The country’s monthly fuel oil imports are also set to hit a four-year high in June, amid a heatwave that is driving demand.

In the current scenario, many experts have urged Pakistan to look for alternatives with cheaper Russian crude emerging as a cost-effective alternative. The main opposition party, the Pakistan Tehreek-e-Insaf (PTI), has also said that their administration was ready to purchase oil at 30% cheaper rates from Russia, and raised concerns as to why the incumbent government was not following suit.

In the letter, the ministry of energy said that the refineries, in their analysis, should cover the following, but not limited to:

  • Technical suitability of crude grades in view of each refinery configuration and yield (Vol %).
  • Quantity and the grade of the subject crude to be required by the refinery;
  • Transportation/Freight analysis for import from Russia in comparison with normal imports from the Middle East based on cost and benefit analysis;
  • Payment Methodology; and
  • Existing commitment of upliftment from Arab Gulf region with respect to term contracts.

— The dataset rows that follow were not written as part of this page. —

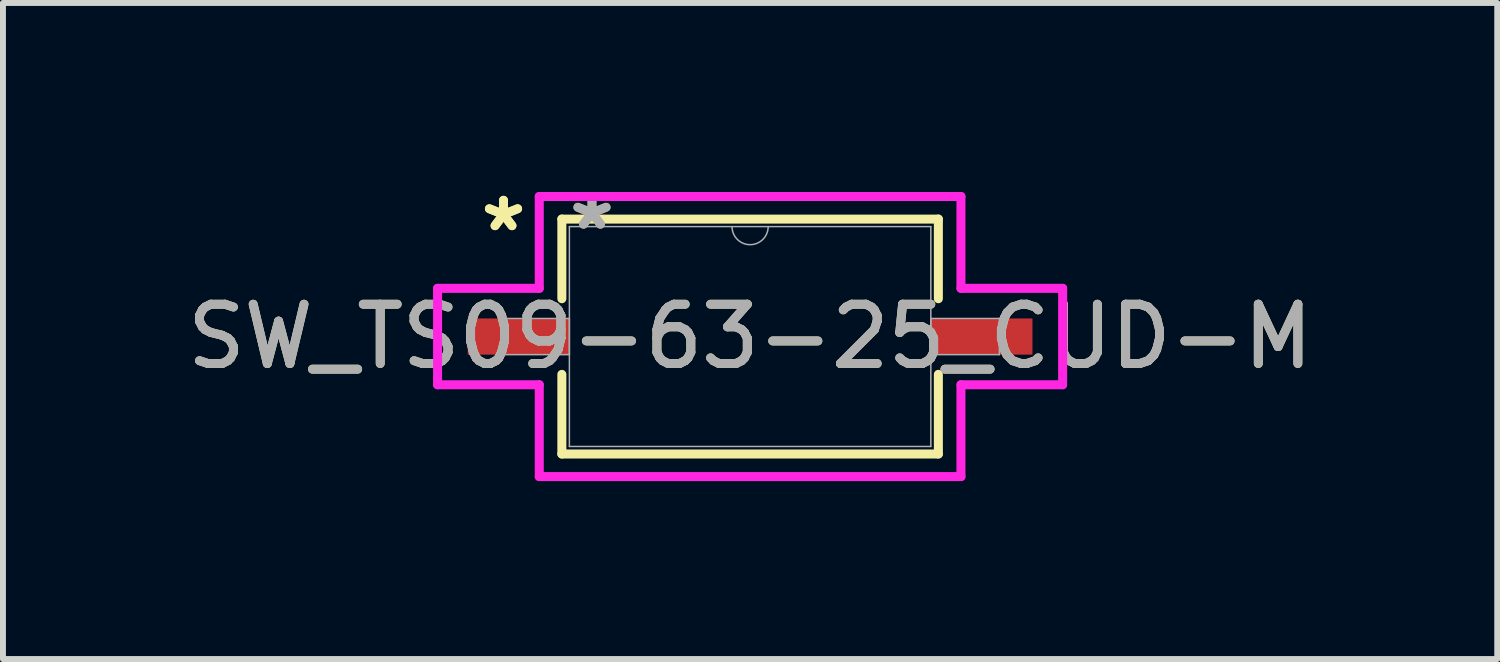
<source format=kicad_pcb>
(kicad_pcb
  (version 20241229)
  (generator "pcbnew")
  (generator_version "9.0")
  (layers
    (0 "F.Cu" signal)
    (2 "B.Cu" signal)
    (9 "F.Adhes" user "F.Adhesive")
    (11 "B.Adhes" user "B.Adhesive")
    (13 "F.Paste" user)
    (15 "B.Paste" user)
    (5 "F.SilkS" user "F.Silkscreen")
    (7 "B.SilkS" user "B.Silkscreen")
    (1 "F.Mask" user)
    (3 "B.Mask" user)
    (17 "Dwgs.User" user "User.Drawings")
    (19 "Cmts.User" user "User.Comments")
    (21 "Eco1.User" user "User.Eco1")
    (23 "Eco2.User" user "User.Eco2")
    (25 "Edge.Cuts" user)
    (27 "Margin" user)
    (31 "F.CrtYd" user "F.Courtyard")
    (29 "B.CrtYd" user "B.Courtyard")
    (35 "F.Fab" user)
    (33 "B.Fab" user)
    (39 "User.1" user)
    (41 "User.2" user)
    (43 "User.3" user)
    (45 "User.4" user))
  (footprint "SW_TS09-63-25_CUD-M"
    (layer "F.Cu")
    (at 9.601 2.626)
    (property "Reference" "SW_TS09-63-25_CUD-M" (at 0 0 0) (unlocked yes) (layer "F.SilkS") (effects (font (size 1 1) (thickness 0.15))))
    (attr smd)
    (fp_line (start -3.175 -1.981) (end -3.175 -0.638) (stroke (width 0.152) (type solid)) (layer "F.SilkS"))
    (fp_line (start -3.175 0.638) (end -3.175 1.981) (stroke (width 0.152) (type solid)) (layer "F.SilkS"))
    (fp_line (start -3.175 1.981) (end 3.175 1.981) (stroke (width 0.152) (type solid)) (layer "F.SilkS"))
    (fp_line (start 3.175 -1.981) (end -3.175 -1.981) (stroke (width 0.152) (type solid)) (layer "F.SilkS"))
    (fp_line (start 3.175 -0.638) (end 3.175 -1.981) (stroke (width 0.152) (type solid)) (layer "F.SilkS"))
    (fp_line (start 3.175 1.981) (end 3.175 0.638) (stroke (width 0.152) (type solid)) (layer "F.SilkS"))
    (fp_line (start -5.271 -0.813) (end -3.556 -0.813) (stroke (width 0.152) (type solid)) (layer "F.CrtYd"))
    (fp_line (start -5.271 0.813) (end -5.271 -0.813) (stroke (width 0.152) (type solid)) (layer "F.CrtYd"))
    (fp_line (start -5.271 0.813) (end -3.556 0.813) (stroke (width 0.152) (type solid)) (layer "F.CrtYd"))
    (fp_line (start -3.556 -2.362) (end 3.556 -2.362) (stroke (width 0.152) (type solid)) (layer "F.CrtYd"))
    (fp_line (start -3.556 -0.813) (end -3.556 -2.362) (stroke (width 0.152) (type solid)) (layer "F.CrtYd"))
    (fp_line (start -3.556 2.362) (end -3.556 0.813) (stroke (width 0.152) (type solid)) (layer "F.CrtYd"))
    (fp_line (start 3.556 -2.362) (end 3.556 -0.813) (stroke (width 0.152) (type solid)) (layer "F.CrtYd"))
    (fp_line (start 3.556 0.813) (end 3.556 2.362) (stroke (width 0.152) (type solid)) (layer "F.CrtYd"))
    (fp_line (start 3.556 2.362) (end -3.556 2.362) (stroke (width 0.152) (type solid)) (layer "F.CrtYd"))
    (fp_line (start 5.271 -0.813) (end 3.556 -0.813) (stroke (width 0.152) (type solid)) (layer "F.CrtYd"))
    (fp_line (start 5.271 -0.813) (end 5.271 0.813) (stroke (width 0.152) (type solid)) (layer "F.CrtYd"))
    (fp_line (start 5.271 0.813) (end 3.556 0.813) (stroke (width 0.152) (type solid)) (layer "F.CrtYd"))
    (fp_line (start -4.204 -0.305) (end -4.204 0.305) (stroke (width 0.025) (type solid)) (layer "F.Fab"))
    (fp_line (start -4.204 0.305) (end -3.048 0.305) (stroke (width 0.025) (type solid)) (layer "F.Fab"))
    (fp_line (start -3.048 -1.854) (end -3.048 1.854) (stroke (width 0.025) (type solid)) (layer "F.Fab"))
    (fp_line (start -3.048 -0.305) (end -4.204 -0.305) (stroke (width 0.025) (type solid)) (layer "F.Fab"))
    (fp_line (start -3.048 0.305) (end -3.048 -0.305) (stroke (width 0.025) (type solid)) (layer "F.Fab"))
    (fp_line (start -3.048 1.854) (end 3.048 1.854) (stroke (width 0.025) (type solid)) (layer "F.Fab"))
    (fp_line (start 3.048 -1.854) (end -3.048 -1.854) (stroke (width 0.025) (type solid)) (layer "F.Fab"))
    (fp_line (start 3.048 -0.305) (end 3.048 0.305) (stroke (width 0.025) (type solid)) (layer "F.Fab"))
    (fp_line (start 3.048 0.305) (end 4.204 0.305) (stroke (width 0.025) (type solid)) (layer "F.Fab"))
    (fp_line (start 3.048 1.854) (end 3.048 -1.854) (stroke (width 0.025) (type solid)) (layer "F.Fab"))
    (fp_line (start 4.204 -0.305) (end 3.048 -0.305) (stroke (width 0.025) (type solid)) (layer "F.Fab"))
    (fp_line (start 4.204 0.305) (end 4.204 -0.305) (stroke (width 0.025) (type solid)) (layer "F.Fab"))
    (fp_arc (start 0.3048 -1.8542) (mid 0 -1.5494) (end -0.3048 -1.8542) (stroke (width 0.0254) (type solid)) (layer "F.Fab"))
    (fp_text user "*" (at -4.159 -1.753 0) (unlocked yes) (layer "F.SilkS") (effects (font (size 1 1) (thickness 0.15))))
    (fp_text user "*" (at -4.159 -1.753 0) (layer "F.SilkS") (effects (font (size 1 1) (thickness 0.15))))
    (fp_text user "${REFERENCE}" (at 0 0 0) (unlocked yes) (layer "F.Fab") (effects (font (size 1 1) (thickness 0.15))))
    (fp_text user "*" (at -2.667 -1.778 0) (unlocked yes) (layer "F.Fab") (effects (font (size 1 1) (thickness 0.15))))
    (fp_text user "*" (at -2.667 -1.778 0) (layer "F.Fab") (effects (font (size 1 1) (thickness 0.15))))
    (pad "1" smd rect (at -3.905 0) (size 1.714 0.61) (layers "F.Cu" "F.Mask" "F.Paste"))
    (pad "2" smd rect (at 3.905 0) (size 1.714 0.61) (layers "F.Cu" "F.Mask" "F.Paste")))
  (gr_rect
    (start -3 -3)
    (end 22.202 8.065)
    (stroke (width 0.1) (type default))
    (fill no)
    (layer "Edge.Cuts")))
</source>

However, analysts say that while possible, there could be political repercussions for Pakistan.

“Theoretically speaking, importing crude from Russia is possible, as refineries in Pakistan have the technical expertise to refine Russian crude,” Tahir Abbas, Head of Research at Arif Habib Limited (AHL), told Business Recorder.

“However, the expected political repercussion is whole other factor,” he said.

According to Bloomberg, Russia as of May 31 was selling its crude at a 30% discount to the global benchmark, which remains well above $115 per barrel.

“Purchasing Russian crude would result in a saving of $500 million on an annual basis for Pakistan,” added Abbas.

Last month, Finance Minister Miftah Ismail said in an interview that sanctions on Moscow mean it will be “difficult for him” to imagine buying oil from Russia.

“The previous government wrote a letter to Russia — that letter was not responded to. Russia has also not offered us any oil, and it is now under sanctions. So its very difficult for me to imagine buying Russian oil,” said Ismail in response to a question during an interview with CNN’s Becky Anderson.

“If Russia were to offer us oil, at a cheaper rate and if there were no sanctions on Pakistan buying Russian oil, then sure — we’d consider that. But at this point, it will not be possible for banks in Pakistan to open LCs (letters of credit) or to arrange (finances) to buy Russian oil — nor has Russian Federation offered to sell us any oil,” he said.